When you have food intolerances and a leaky gut the state of your house is in shambles and chaos, stage 1 provides the building block for healing and sealing the gut lining.
Symptoms generally start to reduce during Stage 1 as fiber and hard-to-digest foods are eliminated, giving the digestive system a rest. Beneficial bacteria are introduced using fermented foods to rebuild the balanced gut flora.
Foods for GAPS Diet Introduction Stage 1
All food needs to be homemade using the GAPS cooking techniques.
- Meat and fish stocks
- Soup made with meat stock & vegetables
- Probiotic foods – whey, yogurt, sour cream, sauerkraut juice, or other fermented vegetable juices (no fiber), coconut water kefir
- Herbal teas – ginger, mint or camomile
Meat Stock
Chicken, beef, lamb, pork, fish, or any other type of meat local to you. Meat stocks provide building blocks for the rapidly growing cells of the gut lining and they have a soothing effect on any areas of inflammation (Gut and Physiology Syndrome, p169). It’s made from raw meaty bones and is cooked for a short period of time, 1.5-3 hours for chicken and 4-6 hours for beef, or until the meat falls off the bone. Learn more about meat stock and its health benefits here and how to make chicken stock here.
Soup made with meat stock & vegetables
There are 3 ways to eat your meat and vegetable soup:
- Chunky meat and vegetables in the bowl together
- Blended or pureed soup
- Deconstructed soup – meat and vegetables in a bowl and liquid on the side in a mug.

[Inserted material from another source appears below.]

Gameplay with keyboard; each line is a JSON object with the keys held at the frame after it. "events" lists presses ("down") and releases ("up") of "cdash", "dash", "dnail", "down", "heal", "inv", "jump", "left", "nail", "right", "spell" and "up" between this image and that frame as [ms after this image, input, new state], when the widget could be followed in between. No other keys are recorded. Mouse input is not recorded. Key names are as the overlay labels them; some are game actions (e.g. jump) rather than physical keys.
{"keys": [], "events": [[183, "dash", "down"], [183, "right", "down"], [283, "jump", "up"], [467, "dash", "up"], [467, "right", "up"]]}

Top each serving of soup with fresh pressed garlic and probiotic liquid.
Make sure to eat the gelatinous soft tissues around the bones and the bone marrow as it provides some of the best healing remedies for the gut lining and the immune system (Gut and Physiology Syndrome, p170); and that all the vegetables are cooked very soft, so they’re easy to digest.
What vegetables can I eat?
Use low starch and low fiber vegetables, and remove fibrous parts of the vegetables by peeling and deseeding them before cooking (i.e. peel and deseed zucchini). A full list can be found in Gut and Physiology Syndrome but here are some to get you started:
- Onions
- Leeks
- Carrots
- Broccoli and Chinese greens
- Cauliflower
- Summer Squash – Courgettes, zucchini, marrow, pattypan squash
- Winter Squash – Pumpkin, butternut, spaghetti squash
- Garlic

Probiotic Foods (ferments) and how to introduce them
During Stage 1 probiotic foods aka ferments are slowly added to each bowl of soup to introduce beneficial bacteria to the gut and to help restore normal stomach acid production. Two types of ferments can be introduced during Stage 1: vegetable and dairy; Dr Natasha recommends starting with Sauerkraut (fermented cabbage).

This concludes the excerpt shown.